I write this review just one day after the news that the Sci-Fi Channel has declined to renew STARGATE SG-1 for an eleventh season. It would normally be hard to feel too bad about a show that has had ten full seasons, but it seems a shame to cancel a show that has not only demonstrated a remarkable consistency for the past ten years, but an ability to recreate itself. The show's executive producers insist that they are not giving up yet on the series and harbor hopes of transferring it to another network. I personally hope they succeed. While we've had ten great years of stories about the SG-1 team, I'd welcome two or three more seasons, especially with the new team and the new threat to the galaxy introduced in Season Nine.
For most STARGATE SG-1 fans, Season Eight was something of a disappointment. It was no secret that Richard Dean Anderson was burnt out and wanted to leave the show. When SG-1 went into the field it was as a trio and not as a quartet, and Anderson's anarchic sense of humor was severely missed. The show clearly needed to change if it was going to continue to be worth watching. When Anderson left the show at the end of Season Eight, some fans lost all interest in the show. But Ben Browder in replacing Anderson brought some fan interest of his own, having starred in the critically acclaimed, fan favorite, and tragically cancelled FARSCAPE. Although for many fans Browder could not fully replace Anderson, he definitely brought a great deal to the show. And most important, he helped restore some balance to the cast by injecting some of the same irreverence that Anderson had.
Season 9 was unfortunately interrupted by real life concerns. Both Amanda Tapping and newcomer Claudia Black had their participation in the show interfered with by pregnancy. Tapping missed the first part of the season having her baby, while Black, who was to be an ongoing part time character, had her participation limited to several episodes at the beginning and a couple at the very end. As delighted as I am that Black was able to have a child, from the standpoint of the show her unavailability was unfortunate, since she instantly brought an energy and sense of outrageousness that the show had always lacked. Of course, we didn't know this until she appeared, but it became obvious from her guest appearance in Season 8. Black and Ben Browder had, of course, played the star-crossed lovers Aeryn Sun and John Crichton on FARSCAPE, and I was somewhat uncomfortable at the prospect of their appearing together on STARGATE. They had, of course, been involved in the greatest Sci-Fi romance story in the history of TV Sci-Fi. I was afraid that there would be attempt to throw them together on the new show. Luckily, the writers decided to loosely pair Claudia Black's Vala with Michael Shanks's Daniel Jackson instead of Ben Browder's Cameron Mitchell. Nonetheless, the presence of Black and Browder on the show caused many fans to refer to it as FARGATE.
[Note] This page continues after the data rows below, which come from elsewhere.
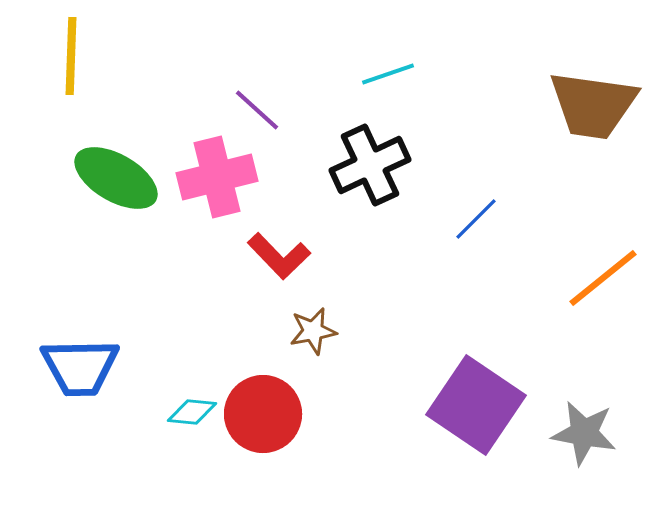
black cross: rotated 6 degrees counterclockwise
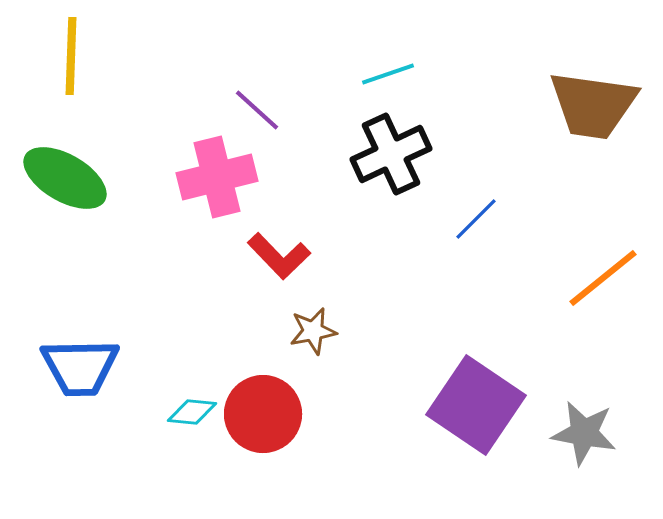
black cross: moved 21 px right, 11 px up
green ellipse: moved 51 px left
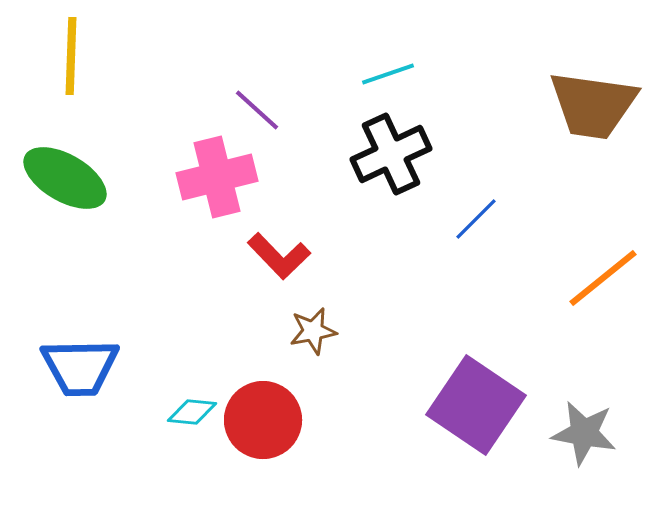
red circle: moved 6 px down
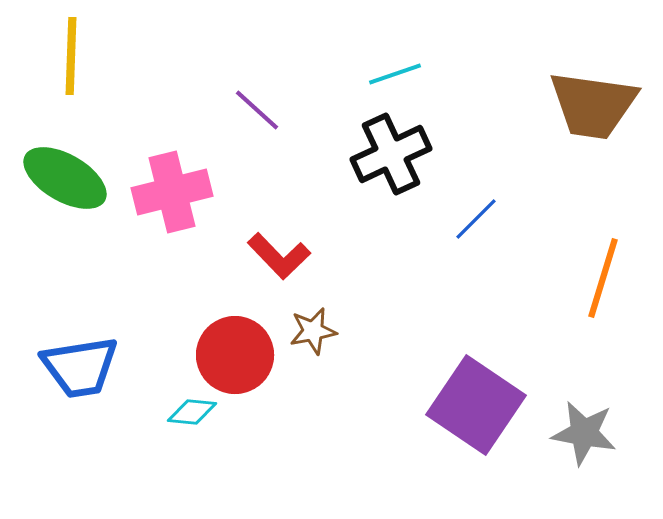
cyan line: moved 7 px right
pink cross: moved 45 px left, 15 px down
orange line: rotated 34 degrees counterclockwise
blue trapezoid: rotated 8 degrees counterclockwise
red circle: moved 28 px left, 65 px up
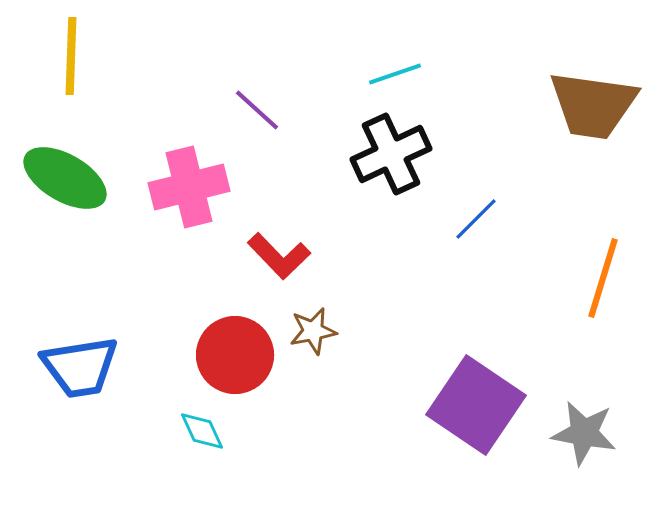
pink cross: moved 17 px right, 5 px up
cyan diamond: moved 10 px right, 19 px down; rotated 60 degrees clockwise
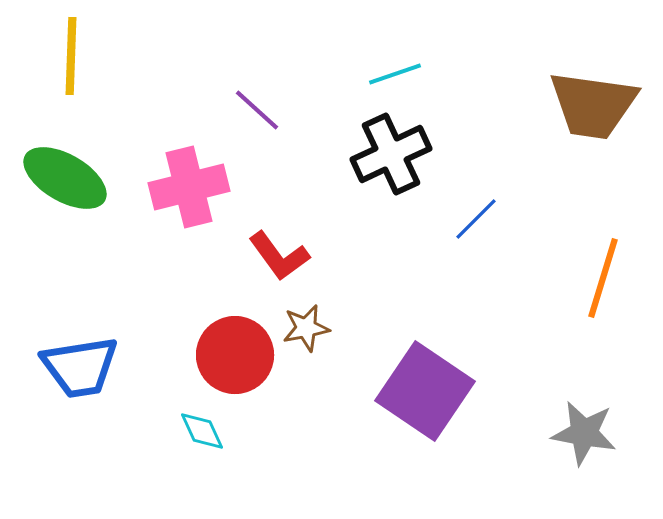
red L-shape: rotated 8 degrees clockwise
brown star: moved 7 px left, 3 px up
purple square: moved 51 px left, 14 px up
Season Eight of the show had seen the almost complete demise of the Goa'uld, so there was the need for a new enemy. The one chosen was one particularly relevant to the times: the Ori. These religious fanatics go about the universe forcibly making people conform to their religious faith or killing them. In a time when fundamentalists are rampant both in North America and the Middle East, this particular enemy has a particular topical relevance. (There are a number of vague political references throughout SG-1. The new president in Season 8 is said by O'Neill to be a "shrub," a term that has often been used to deride George W. Bush, though all in all the show leaves its politics vague, usually refusing to explore the political ramifications of the show, largely for narrative reasons.)
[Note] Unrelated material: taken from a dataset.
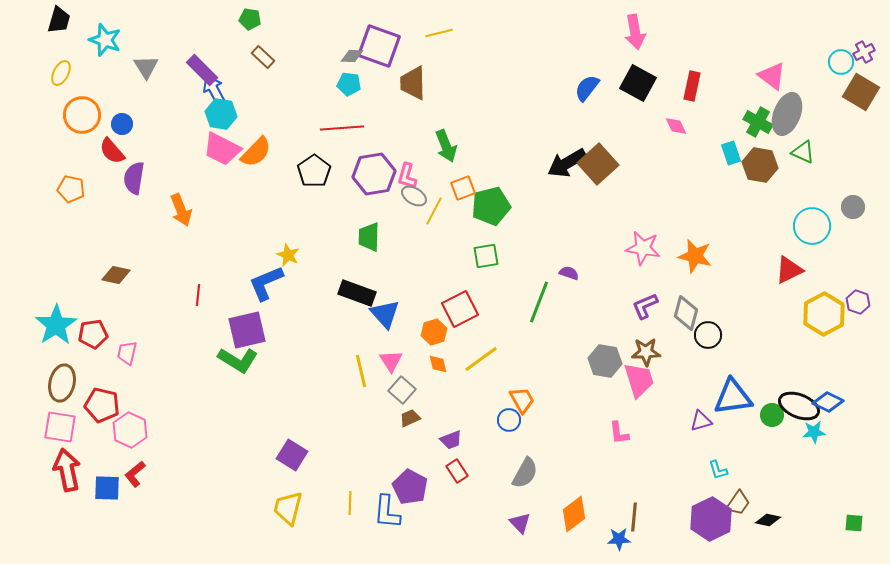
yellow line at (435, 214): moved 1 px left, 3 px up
All in all, I thought Season Nine was a wonderful recovery after the rather listless Season Eight. Ben Browder brought back a lot of the energy that was missing in Anderson's lessened participation in the show while Claudia Black brought a delightful outrageousness in her episodes, something that she has continued after becoming a full time character in Season Ten. In other words, the show needed to redefine itself after Season Eight, and it did so successfully. Fans of the show how will have to hold their breath while we see if Season Ten will be the show's last.